Он отступает. Пространство начинает рушиться. Пепел превращается в чёрную воронку. Ветер ревёт. Мир уходит.
А внутри — голос. Уже не его. Мой.
«Не дай пеплу быть концом. Пусть он станет началом».
И в этот миг — удар. Боль. Воздух. Снова тело.
Я возвращаюсь!
Сознание возвращалось не сразу. Словно я плыл на дне густой, тягучей реки по течению. Каждый вдох обжигал мои ноздри запахом гнилого дерева, сырости и лошадиного навоза. Где-то позади трясло, грохотало — деревянные колёса с глухим стуком перекатывались по промёрзшей каменной дороге.
Я открыл свои глаза.
Надо мной — выцветшее полотно брезента. Небо где-то там, серое, как пепел в окопе.
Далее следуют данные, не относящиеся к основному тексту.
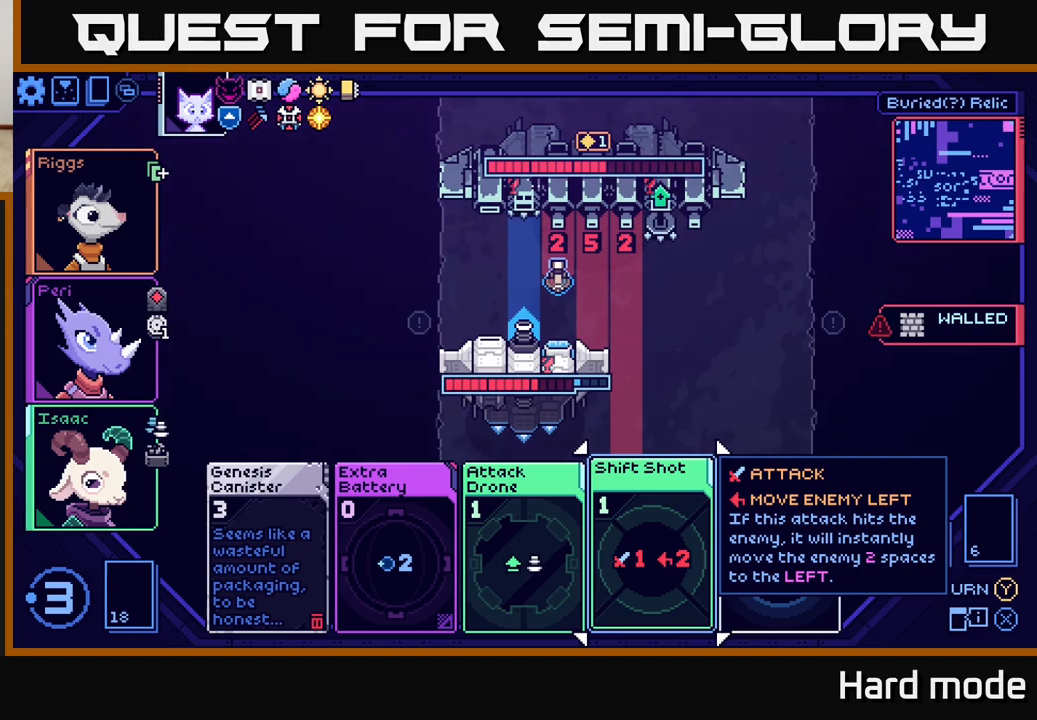
{"buttons": [], "left_stick": "right", "events": [[450, "left_stick", "right"]]}
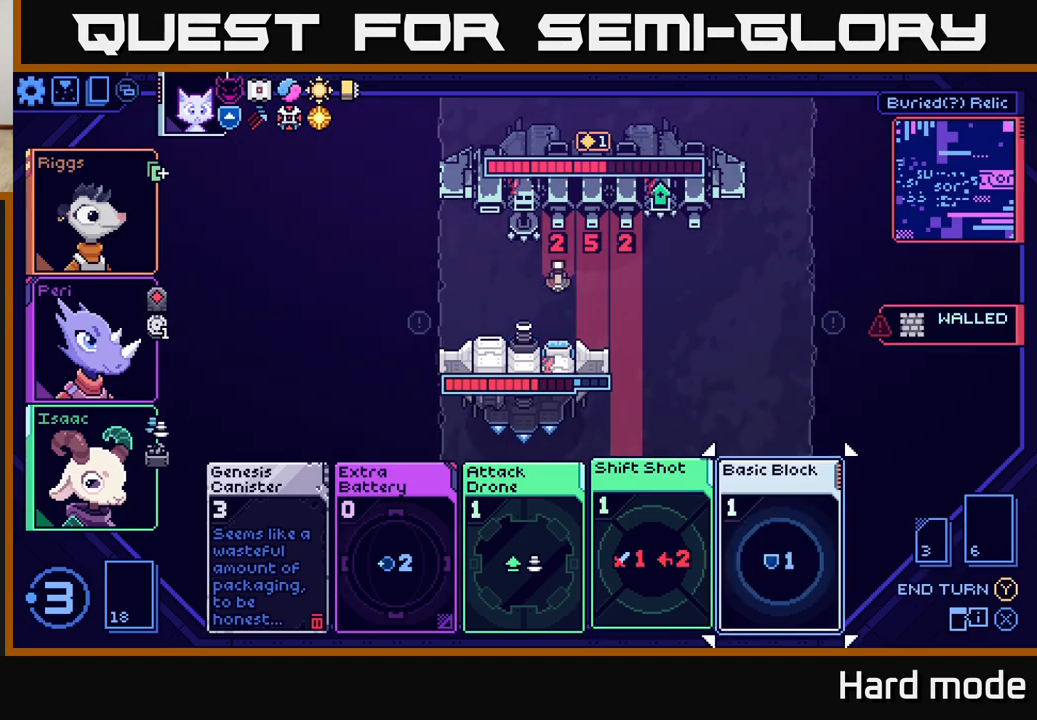
{"buttons": [], "left_stick": "left", "events": [[150, "left_stick", "center"], [400, "left_stick", "left"]]}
В лицо тянет холодным воздухом, а тело… Тело — не моё. Вроде бы руки есть. Вроде бы ноги есть. Но нет, всё какое-то другое, чужое.
Меня тряхнуло, я качнулся и ударился плечом о борт. Больно, сука. Только сейчас понял — сижу в повозке. Внутри нас шестеро. Все исключительно молодые мужчины. Руки свободны, каждый занят своим делом. Кто-то пишет пером письмо, кто-то читает потрепанную книжку, кто-то просто смотрит в сторону, но всех нас объединяет одно. Все — молчат. Никто не разговаривал друг с другом в этот момент и смотрели на меня с заметным опасением в глазах.
В одежде — выцветшие мундиры, старинные потертые временем сапоги. Заметная нищета прикрыта остатками былой гордости. Лица измождённые, но с каким-то, что ли, родовым высокомерием. Как у людей, которые когда-то приказывали — и до сих пор не отвыкли приказывать.
— Очнулся, — бросил один парень сиплым голосом старика, несмотря на молодое лицо, с узкими хитрющими глазами. — Долго же ты был в отключке.
Я не ответил. Просто оглядел их всех. Ни один не выглядел сильно испуганным. Ни один не сломлен. Все они — из кости, закалённой в интригах, крови и наследии. Дворяне. Аристократы. Только теперь потерявших былое величие.
Я посмотрел на свои руки.
Шрамы на костяшках. Вены — тугие, натруженные. На запястье — старое тату: волчья пасть, набитая не совсем аккуратно. Серебро в клыках почти стёрлось.
Это не моё тело. Это тело, видимо, моего предка.
В голове — глухой удар. Вспышка. Видение. Лицо из пепла, голос, что звал меня. «Ты — последний. Восстанови род».
Я — в прошлом. Я — в теле одного из основателей рода. В теле легенды.
— Пацаны, какой… сейчас год? — спросил я.
Рядом усмехнулись.
— Ты уже даже забыл в какой-год тебя в ссылку отправили? — самый старший наклонился ко мне. — 1798-й. Империя при Павле, если твои мозги совсем выветрило ещё.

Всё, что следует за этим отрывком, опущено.